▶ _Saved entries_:

------------------------------------

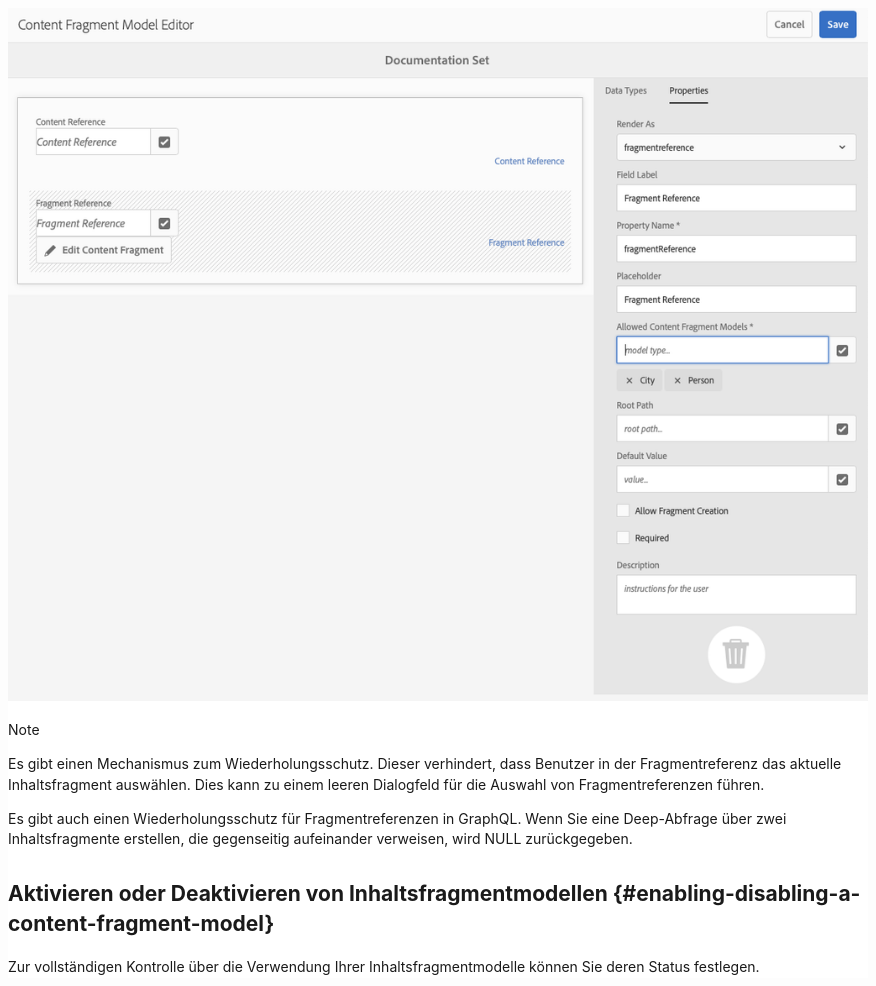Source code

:    ![Fragmentreferenz](assets/cfm-fragment-reference.png)

>[!NOTE]
>
>Es gibt einen Mechanismus zum Wiederholungsschutz. Dieser verhindert, dass Benutzer in der Fragmentreferenz das aktuelle Inhaltsfragment auswählen. Dies kann zu einem leeren Dialogfeld für die Auswahl von Fragmentreferenzen führen.
>
>Es gibt auch einen Wiederholungsschutz für Fragmentreferenzen in GraphQL. Wenn Sie eine Deep-Abfrage über zwei Inhaltsfragmente erstellen, die gegenseitig aufeinander verweisen, wird NULL zurückgegeben.

## Aktivieren oder Deaktivieren von Inhaltsfragmentmodellen {#enabling-disabling-a-content-fragment-model}

Zur vollständigen Kontrolle über die Verwendung Ihrer Inhaltsfragmentmodelle können Sie deren Status festlegen.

------------------------------------

▶ _TASK GOAL_: Would you return all of the entries unchanged while omitting the images?

▶ _ANSWER SPACE_:
Source code

:    ![Fragmentreferenz](assets/cfm-fragment-reference.png)

>[!NOTE]
>
>Es gibt einen Mechanismus zum Wiederholungsschutz. Dieser verhindert, dass Benutzer in der Fragmentreferenz das aktuelle Inhaltsfragment auswählen. Dies kann zu einem leeren Dialogfeld für die Auswahl von Fragmentreferenzen führen.
>
>Es gibt auch einen Wiederholungsschutz für Fragmentreferenzen in GraphQL. Wenn Sie eine Deep-Abfrage über zwei Inhaltsfragmente erstellen, die gegenseitig aufeinander verweisen, wird NULL zurückgegeben.

## Aktivieren oder Deaktivieren von Inhaltsfragmentmodellen {#enabling-disabling-a-content-fragment-model}

Zur vollständigen Kontrolle über die Verwendung Ihrer Inhaltsfragmentmodelle können Sie deren Status festlegen.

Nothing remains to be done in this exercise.